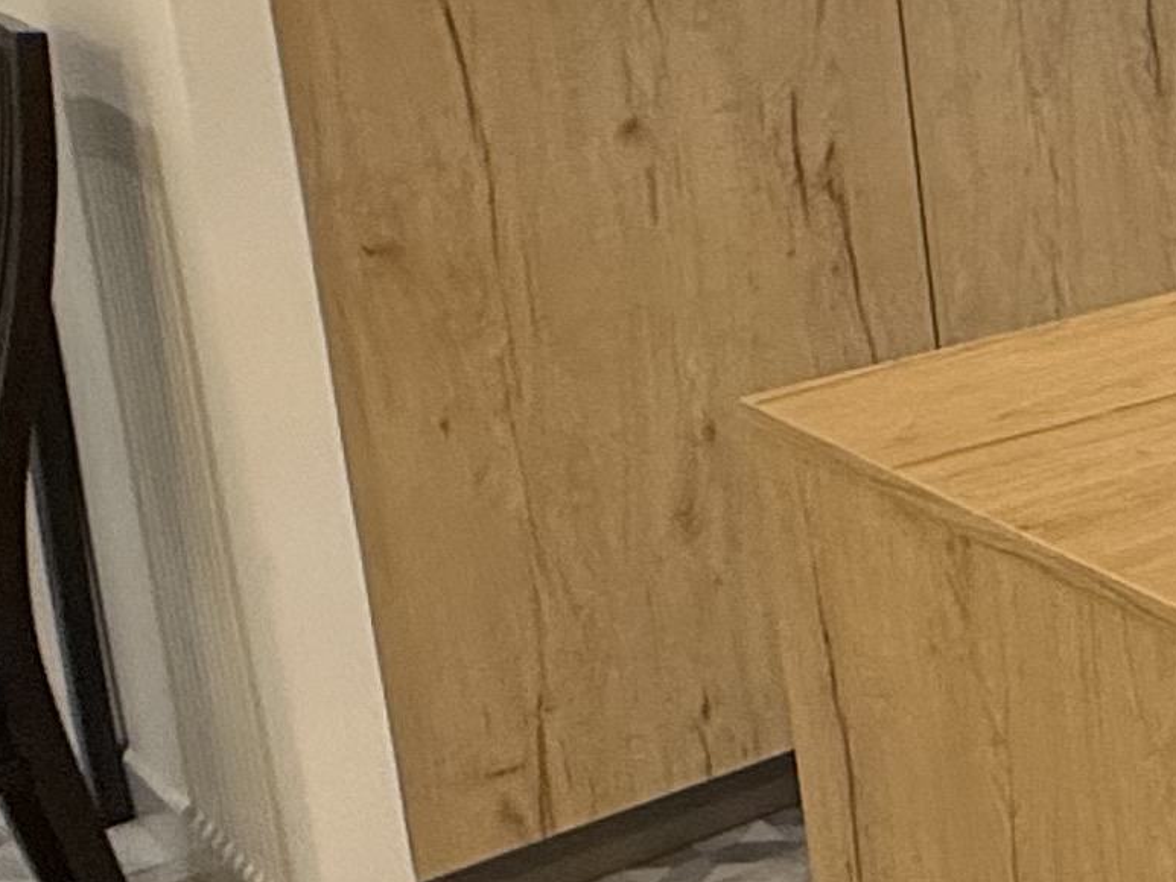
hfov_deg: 19.6
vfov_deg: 19.9
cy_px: 131
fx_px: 2480
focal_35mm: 73
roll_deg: -0.8
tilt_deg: -12.2
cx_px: 2134
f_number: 2.2
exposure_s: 1/100
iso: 250
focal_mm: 2.22
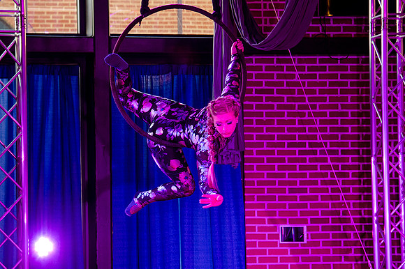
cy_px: 151
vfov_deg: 12.4
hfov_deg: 18.5
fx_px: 1238
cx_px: 106
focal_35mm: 110
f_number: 4
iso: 2500
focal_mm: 70
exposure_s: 1/320
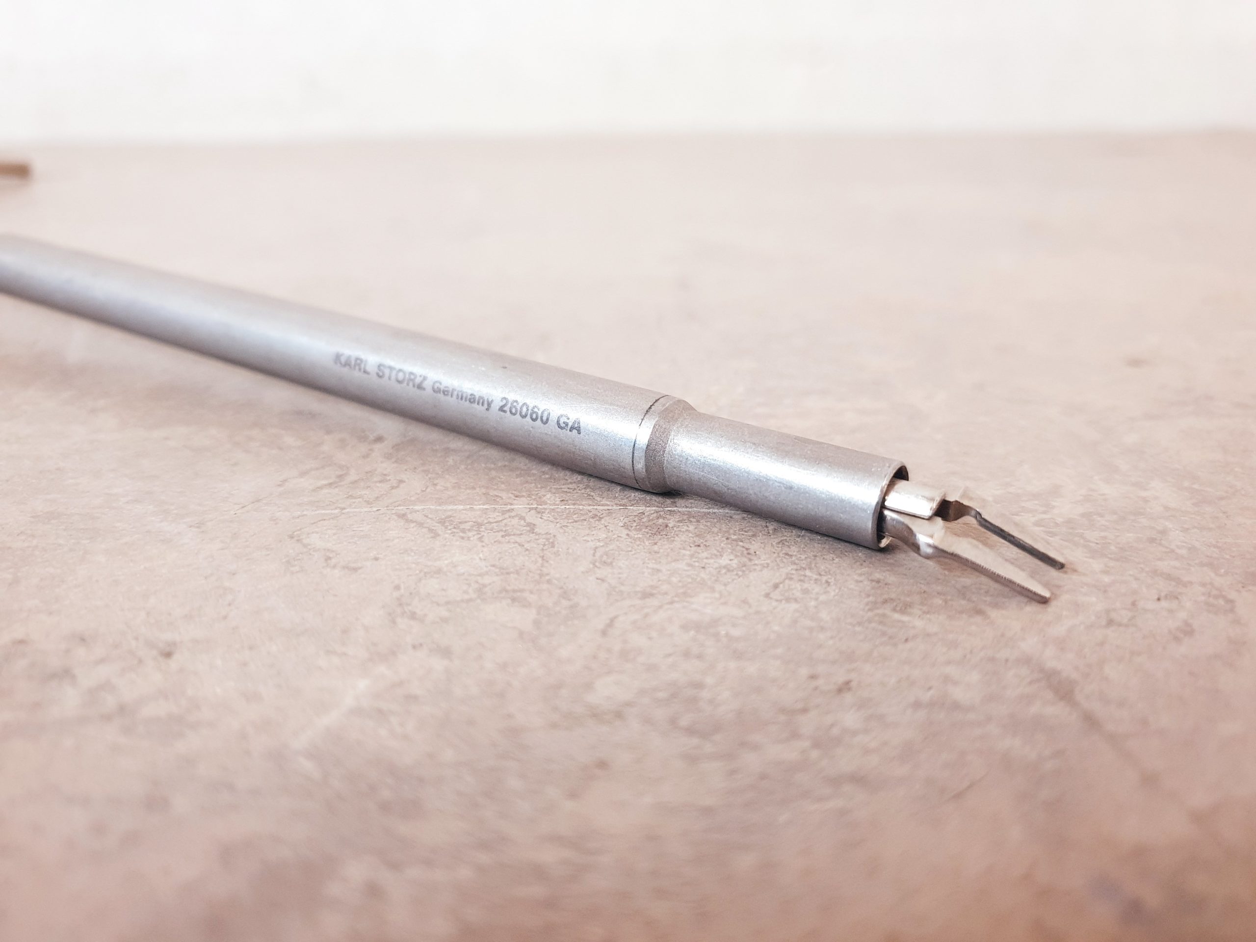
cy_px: 471
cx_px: 628
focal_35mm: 26
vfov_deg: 53.1
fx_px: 943
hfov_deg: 67.3
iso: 320
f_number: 1.5
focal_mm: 4.3
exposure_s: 1/50
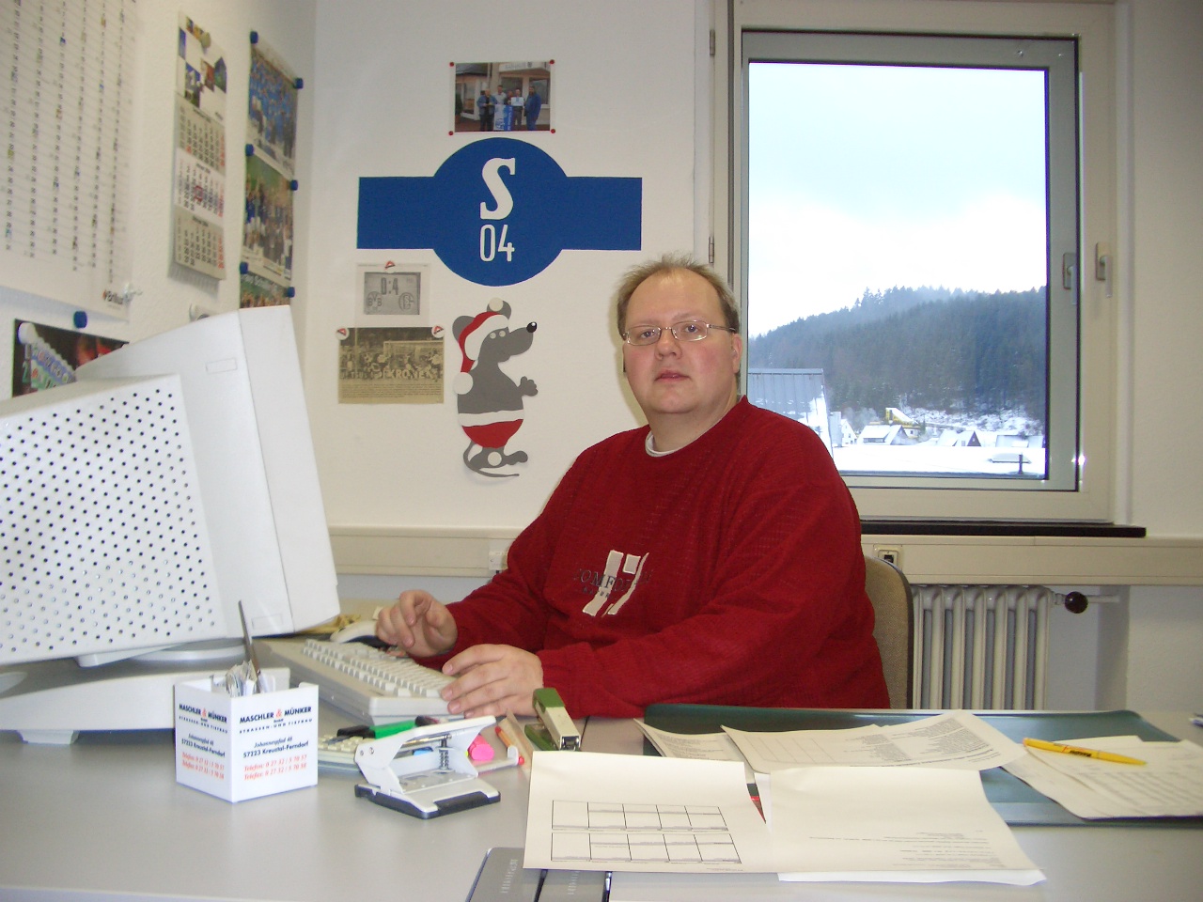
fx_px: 1216
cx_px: 602
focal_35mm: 35
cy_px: 451
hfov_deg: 52.6
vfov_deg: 40.7
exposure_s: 1/60
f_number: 2.6
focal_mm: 5.8
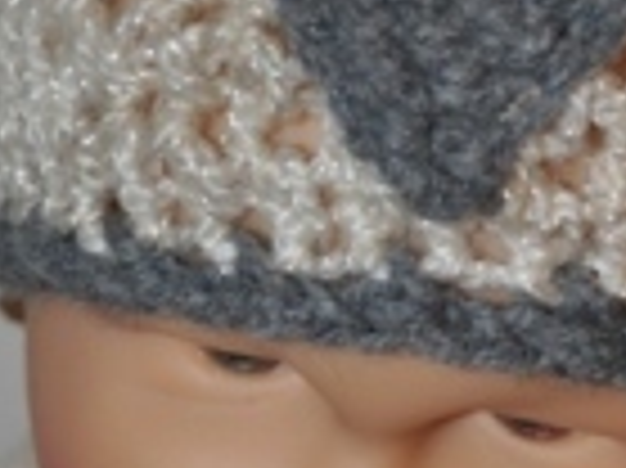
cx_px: 468
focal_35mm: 163
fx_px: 2937
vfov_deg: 9.0
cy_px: -76
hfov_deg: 12.1
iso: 800
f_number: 5
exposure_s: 1/60
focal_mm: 35
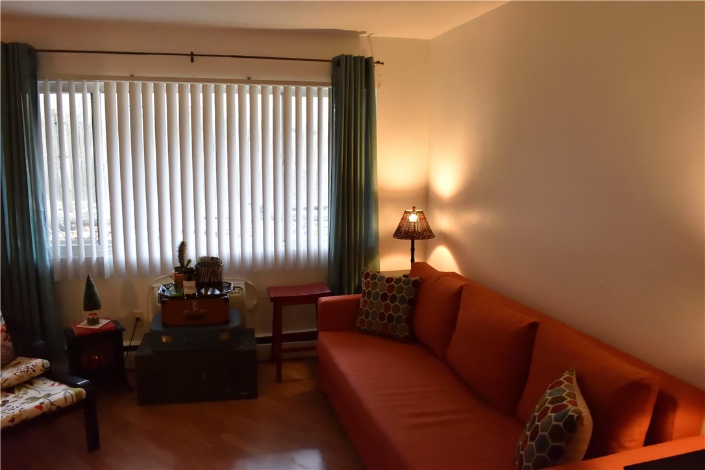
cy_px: 235
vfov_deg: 47.9
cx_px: 352
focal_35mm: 27
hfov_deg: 67.4
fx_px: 529
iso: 6400
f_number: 5
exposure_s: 1/200
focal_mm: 18
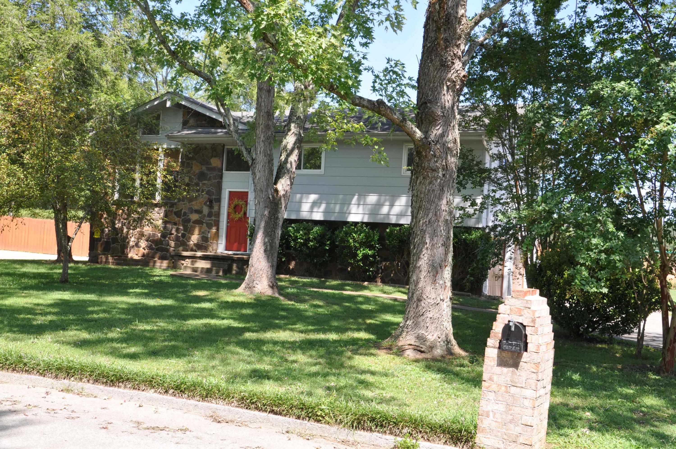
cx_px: 338
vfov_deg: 31.8
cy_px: 224
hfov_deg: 46.5
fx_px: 788
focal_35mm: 42
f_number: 10
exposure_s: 1/100
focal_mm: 28
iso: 200
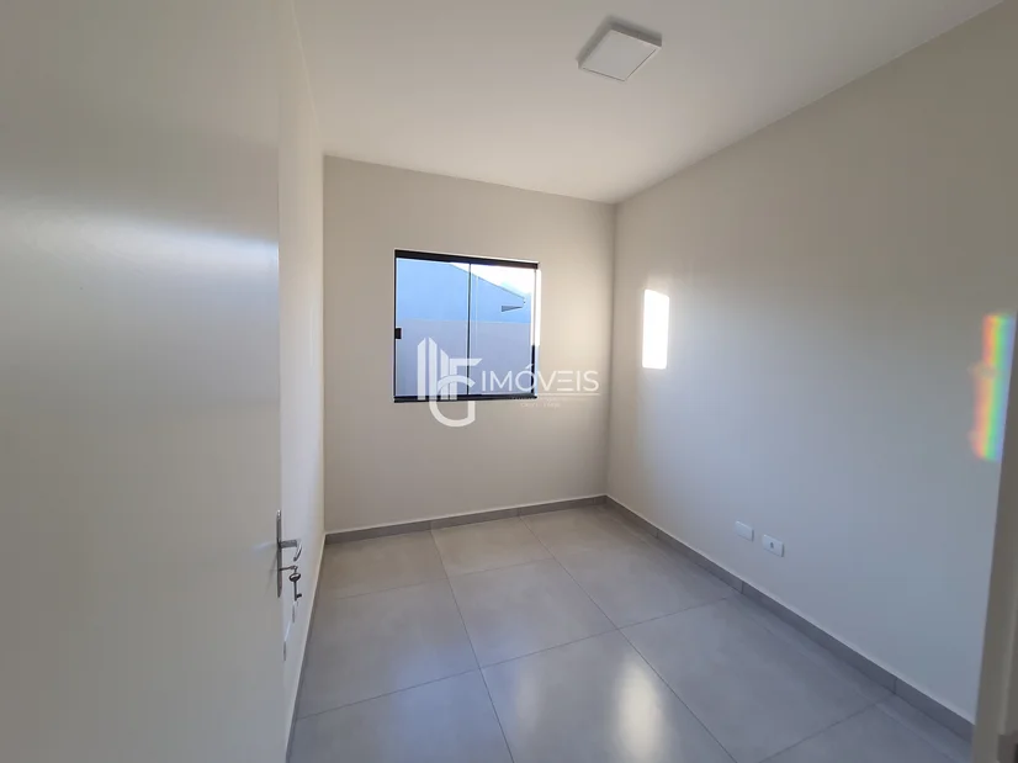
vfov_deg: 89.9
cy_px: 382
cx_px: 509
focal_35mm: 13
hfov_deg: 106.2
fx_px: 382
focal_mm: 1.74
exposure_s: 1/60
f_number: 2.2
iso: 64
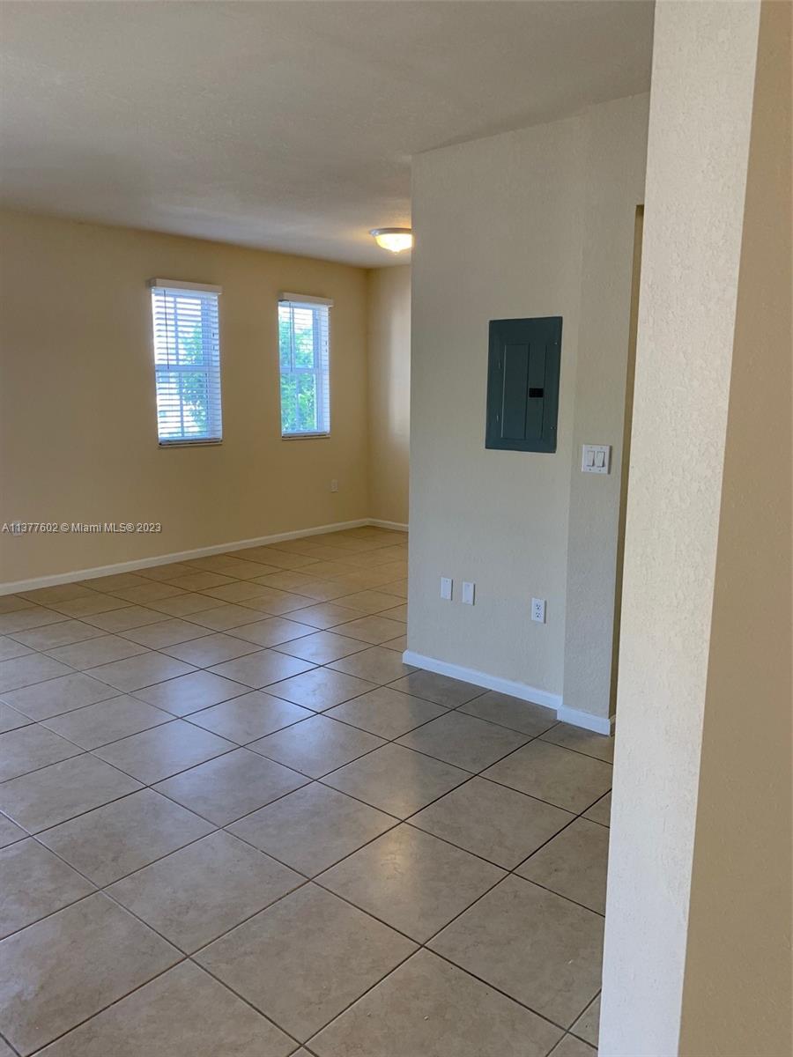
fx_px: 794
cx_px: 396
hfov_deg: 53.1
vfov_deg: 67.3
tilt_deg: -8.9
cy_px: 528
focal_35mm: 26
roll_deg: +0.2
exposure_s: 1/69
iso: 100
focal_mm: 4.25
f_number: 1.8
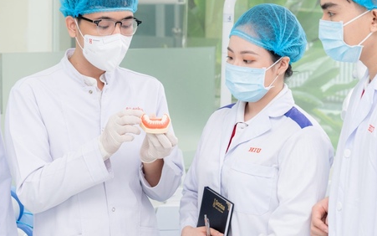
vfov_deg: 13.1
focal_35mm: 100
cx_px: 143
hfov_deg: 20.8
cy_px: 110
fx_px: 1028
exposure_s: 1/200
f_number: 4.5
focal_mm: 54
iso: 1000
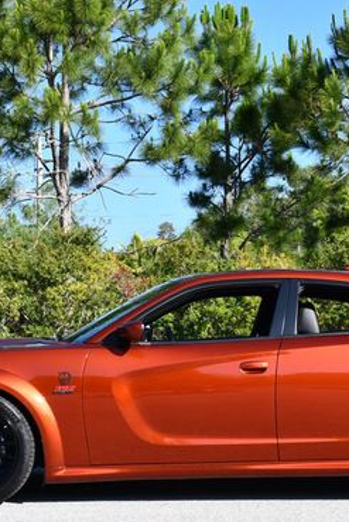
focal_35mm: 90
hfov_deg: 15.2
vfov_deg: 22.6
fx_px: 1307
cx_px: 227
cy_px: 258
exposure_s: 1/250
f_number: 8
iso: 180
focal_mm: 26
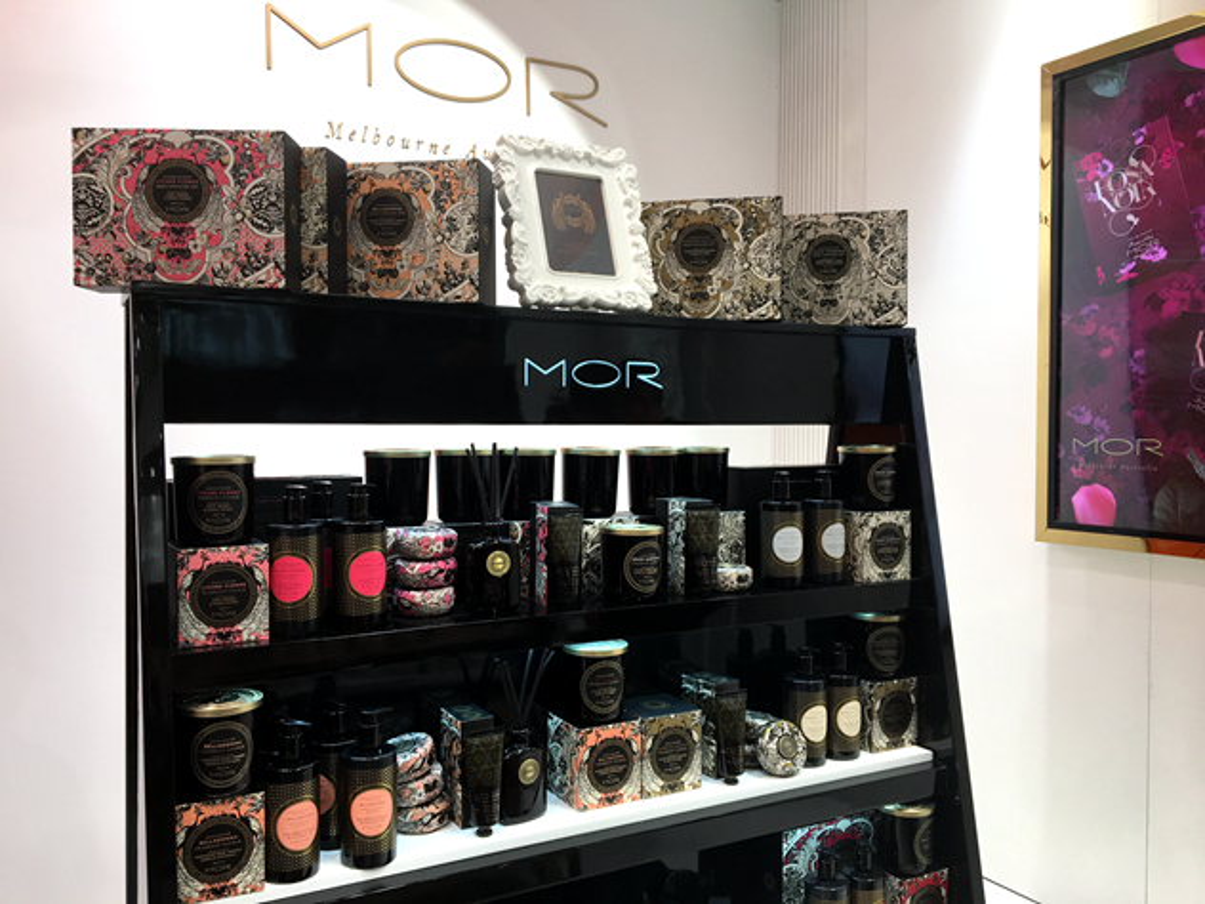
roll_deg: +0.2
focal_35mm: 29
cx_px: 602
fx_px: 1010
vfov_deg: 48.2
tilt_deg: -1.4
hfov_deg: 61.7
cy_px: 452
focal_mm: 4.15
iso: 40
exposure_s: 1/100
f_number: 2.2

================================

▶ [TASK REQUIREMENTS]:
Reproduce the listing word for word, but keep the pictures out of it.

▶ [COMPLETED TASK]:
hfov_deg: 19.6
vfov_deg: 19.9
cy_px: 131
fx_px: 2480
focal_35mm: 73
roll_deg: -0.8
tilt_deg: -12.2
cx_px: 2134
f_number: 2.2
exposure_s: 1/100
iso: 250
focal_mm: 2.22
cy_px: 151
vfov_deg: 12.4
hfov_deg: 18.5
fx_px: 1238
cx_px: 106
focal_35mm: 110
f_number: 4
iso: 2500
focal_mm: 70
exposure_s: 1/320
cy_px: 471
cx_px: 628
focal_35mm: 26
vfov_deg: 53.1
fx_px: 943
hfov_deg: 67.3
iso: 320
f_number: 1.5
focal_mm: 4.3
exposure_s: 1/50
fx_px: 1216
cx_px: 602
focal_35mm: 35
cy_px: 451
hfov_deg: 52.6
vfov_deg: 40.7
exposure_s: 1/60
f_number: 2.6
focal_mm: 5.8
cx_px: 468
focal_35mm: 163
fx_px: 2937
vfov_deg: 9.0
cy_px: -76
hfov_deg: 12.1
iso: 800
f_number: 5
exposure_s: 1/60
focal_mm: 35
cy_px: 235
vfov_deg: 47.9
cx_px: 352
focal_35mm: 27
hfov_deg: 67.4
fx_px: 529
iso: 6400
f_number: 5
exposure_s: 1/200
focal_mm: 18
cx_px: 338
vfov_deg: 31.8
cy_px: 224
hfov_deg: 46.5
fx_px: 788
focal_35mm: 42
f_number: 10
exposure_s: 1/100
focal_mm: 28
iso: 200
vfov_deg: 89.9
cy_px: 382
cx_px: 509
focal_35mm: 13
hfov_deg: 106.2
fx_px: 382
focal_mm: 1.74
exposure_s: 1/60
f_number: 2.2
iso: 64
fx_px: 794
cx_px: 396
hfov_deg: 53.1
vfov_deg: 67.3
tilt_deg: -8.9
cy_px: 528
focal_35mm: 26
roll_deg: +0.2
exposure_s: 1/69
iso: 100
focal_mm: 4.25
f_number: 1.8
vfov_deg: 13.1
focal_35mm: 100
cx_px: 143
hfov_deg: 20.8
cy_px: 110
fx_px: 1028
exposure_s: 1/200
f_number: 4.5
focal_mm: 54
iso: 1000
focal_35mm: 90
hfov_deg: 15.2
vfov_deg: 22.6
fx_px: 1307
cx_px: 227
cy_px: 258
exposure_s: 1/250
f_number: 8
iso: 180
focal_mm: 26
roll_deg: +0.2
focal_35mm: 29
cx_px: 602
fx_px: 1010
vfov_deg: 48.2
tilt_deg: -1.4
hfov_deg: 61.7
cy_px: 452
focal_mm: 4.15
iso: 40
exposure_s: 1/100
f_number: 2.2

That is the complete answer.